◆ Problem
The entries should be given again so that each one matches the original exactly.
*** Exercise inputs ***
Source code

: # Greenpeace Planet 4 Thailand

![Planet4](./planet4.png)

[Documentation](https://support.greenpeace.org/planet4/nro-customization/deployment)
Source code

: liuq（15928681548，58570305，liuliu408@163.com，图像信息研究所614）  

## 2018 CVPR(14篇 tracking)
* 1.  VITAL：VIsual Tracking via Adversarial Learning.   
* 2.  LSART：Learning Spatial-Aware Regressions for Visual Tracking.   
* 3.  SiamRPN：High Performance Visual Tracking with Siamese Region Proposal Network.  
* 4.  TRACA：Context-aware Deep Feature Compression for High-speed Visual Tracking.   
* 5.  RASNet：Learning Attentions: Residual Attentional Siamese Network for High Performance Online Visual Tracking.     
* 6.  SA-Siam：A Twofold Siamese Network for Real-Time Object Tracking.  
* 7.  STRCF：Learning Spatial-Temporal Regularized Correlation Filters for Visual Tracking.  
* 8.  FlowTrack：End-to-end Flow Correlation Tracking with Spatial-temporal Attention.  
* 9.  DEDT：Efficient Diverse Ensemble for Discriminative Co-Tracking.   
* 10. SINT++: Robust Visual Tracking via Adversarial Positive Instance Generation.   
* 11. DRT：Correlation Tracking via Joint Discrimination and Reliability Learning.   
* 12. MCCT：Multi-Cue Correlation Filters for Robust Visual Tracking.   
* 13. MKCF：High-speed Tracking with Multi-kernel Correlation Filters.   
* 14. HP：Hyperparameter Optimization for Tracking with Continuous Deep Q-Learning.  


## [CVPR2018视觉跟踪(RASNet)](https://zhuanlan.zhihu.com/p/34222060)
*** End of Exercise inputs ***
◆ Your solution
Source code

: # Greenpeace Planet 4 Thailand

![Planet4](./planet4.png)

[Documentation](https://support.greenpeace.org/planet4/nro-customization/deployment)
Source code

: liuq（15928681548，58570305，liuliu408@163.com，图像信息研究所614）  

## 2018 CVPR(14篇 tracking)
* 1.  VITAL：VIsual Tracking via Adversarial Learning.   
* 2.  LSART：Learning Spatial-Aware Regressions for Visual Tracking.   
* 3.  SiamRPN：High Performance Visual Tracking with Siamese Region Proposal Network.  
* 4.  TRACA：Context-aware Deep Feature Compression for High-speed Visual Tracking.   
* 5.  RASNet：Learning Attentions: Residual Attentional Siamese Network for High Performance Online Visual Tracking.     
* 6.  SA-Siam：A Twofold Siamese Network for Real-Time Object Tracking.  
* 7.  STRCF：Learning Spatial-Temporal Regularized Correlation Filters for Visual Tracking.  
* 8.  FlowTrack：End-to-end Flow Correlation Tracking with Spatial-temporal Attention.  
* 9.  DEDT：Efficient Diverse Ensemble for Discriminative Co-Tracking.   
* 10. SINT++: Robust Visual Tracking via Adversarial Positive Instance Generation.   
* 11. DRT：Correlation Tracking via Joint Discrimination and Reliability Learning.   
* 12. MCCT：Multi-Cue Correlation Filters for Robust Visual Tracking.   
* 13. MKCF：High-speed Tracking with Multi-kernel Correlation Filters.   
* 14. HP：Hyperparameter Optimization for Tracking with Continuous Deep Q-Learning.  


## [CVPR2018视觉跟踪(RASNet)](https://zhuanlan.zhihu.com/p/34222060)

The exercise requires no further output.